By the time I finished it was getting warmer, but the breeze was still up through the pines. I could see by the sun that it was just about noon. There weren't any shadows in the hole now except for the ones the pine branches above made, and the trunks didn't have any dark twin hanging behind them. The morning was over. I felt hungry again, so I went in the house and found another can in the kitchen. It was just tomatoes. I ate them out the can without heating them, and they needed salt.
It was colder in the house than it was outside. I had left the windows closed, and the cold air from the night was still all over everything. I would go upstairs in a little while, I thought, and get her, but I'd rather just sit in the kitchen now a while. Just as I was finishing a glass of water, I heard something moving around on the front porch, and the door opened. Aunt Mae kept Poppa's old gun in the kitchen in case somebody or some animal came around when she was there with Mother. I never knew why, because they didn't have any big enough animals in the hills and no people ever came up near the house, but I took the gun from behind the stove now, although I never had used one in my life.

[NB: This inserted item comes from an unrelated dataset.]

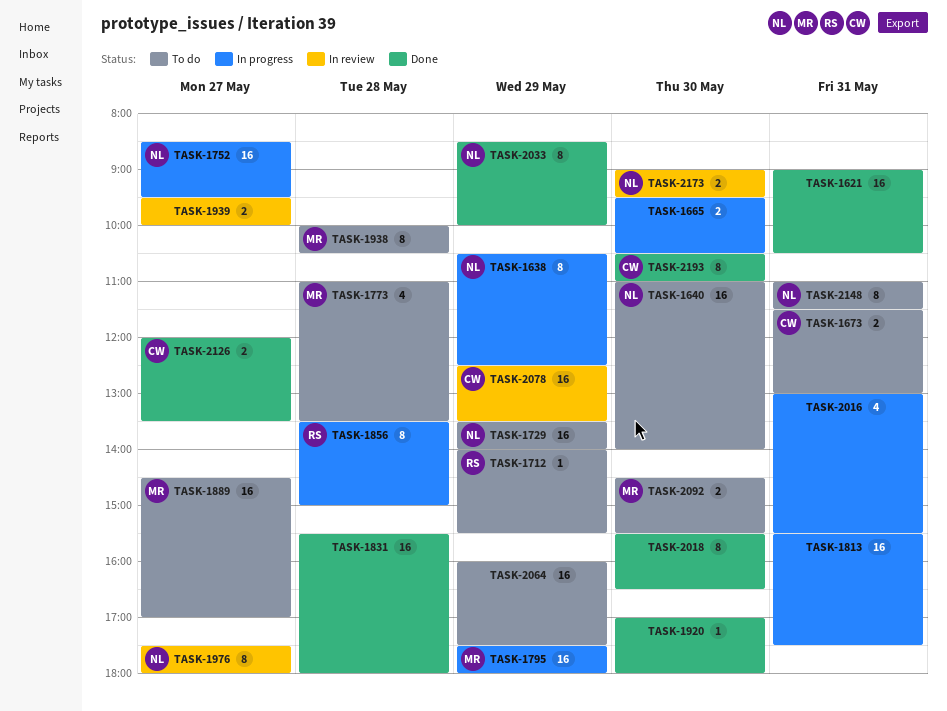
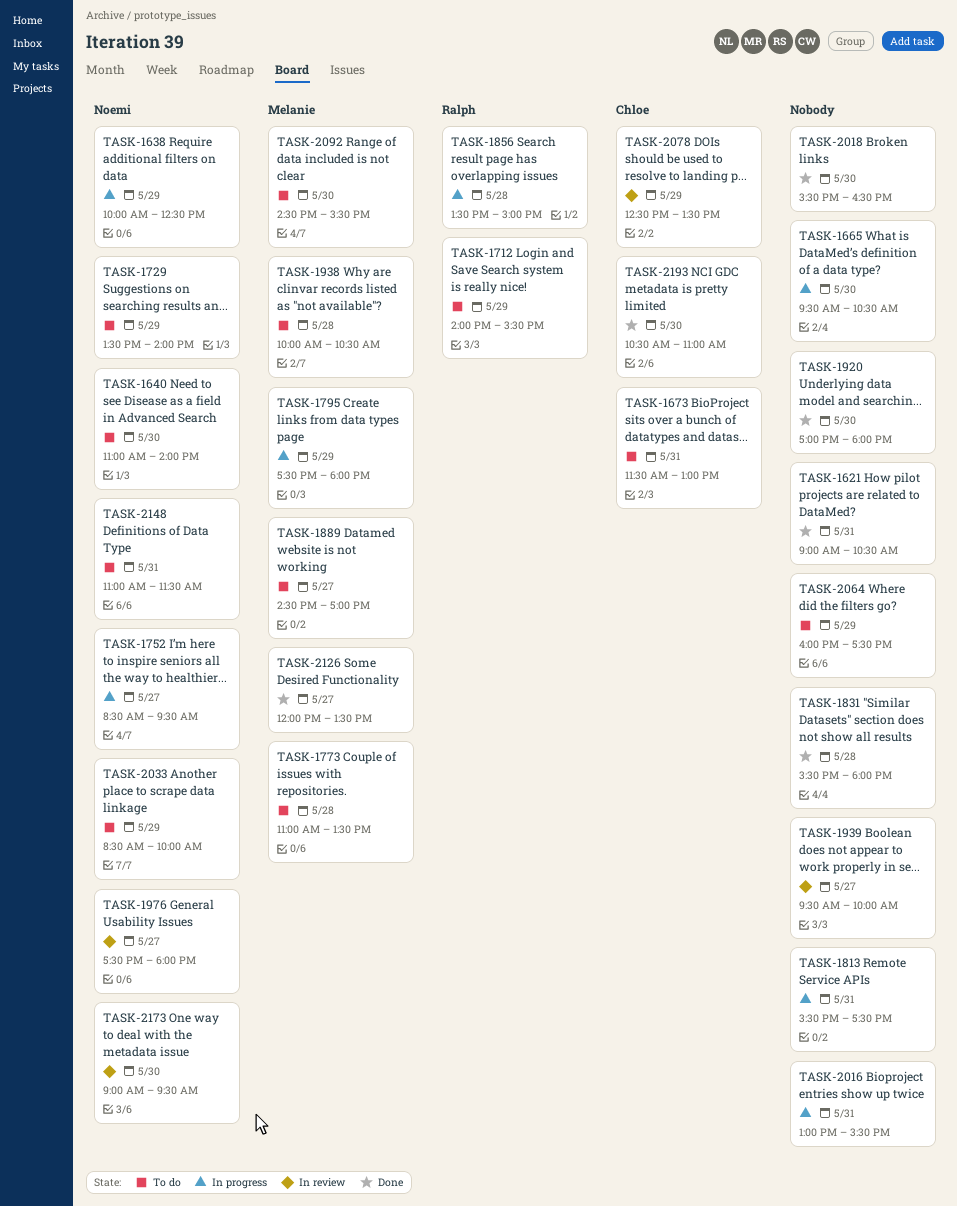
TASK-1638, begins: 10:30 -> 10:00
TASK-2033, status: Done -> To do
TASK-2126, owner: Chloe -> Melanie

By the footsteps in the hall I knew it was a man. Then he coughed and broke the still and cold of the house. I got the gun and put it by the kitchen door and went into the hall.
"Hello there, Robert."
It was the preacher.
"My name's David." I wondered what he was doing in the house.
"David. Pardon me. It's just so long since I've known your family at the church."
I didn't say anything, and when he saw I wasn't going to talk, he went on again.
"Well, I see your aunt has gone away, son, and I might as well get down to brass tacks, as the expression goes. I'm here on behalf of the state, son. Now, you know your mother needs a better place to stay, and you can't take care of her here by yourself. When your aunt was here it was different, but now with her gone. . ."
"What do you want?" I kept my eyes on him, but he was looking all over the place and never looked at me.
"Now, I have my car at the bottom of the hill, and I'm ready to take her off to a very nice place not far from here. You know where I'm talking about. She'll be happy there, son. This is no place for her to be with just a boy and all. Get a few of her clean dresses together, if you will. Now, is she upstairs? Go get her down here. I'll just sit in the front room and wait."
"She isn't going with you. She isn't here," I said as he started to walk to the old couch. He turned around.
"Now, son, maybe you don't understand. It's for your own good, and for the town too. As a Christian, I want to see that what's done is the best for all. I'll go up and get her myself."
He walked over to the stairs and started up, but I called to him.
"She's not up there. Anyway, you can't come in here like that. Get out of here. You hear me, get out of here. Get off those steps, damn you, before I come pull you off and get the sheriff. Get the hell out of this house, you bastard, I know what you. . ."
"I won't listen to any more of your profanity, boy. Keep your peace and be grateful that someone has enough interest to work for you and help you in the name of the Lord!"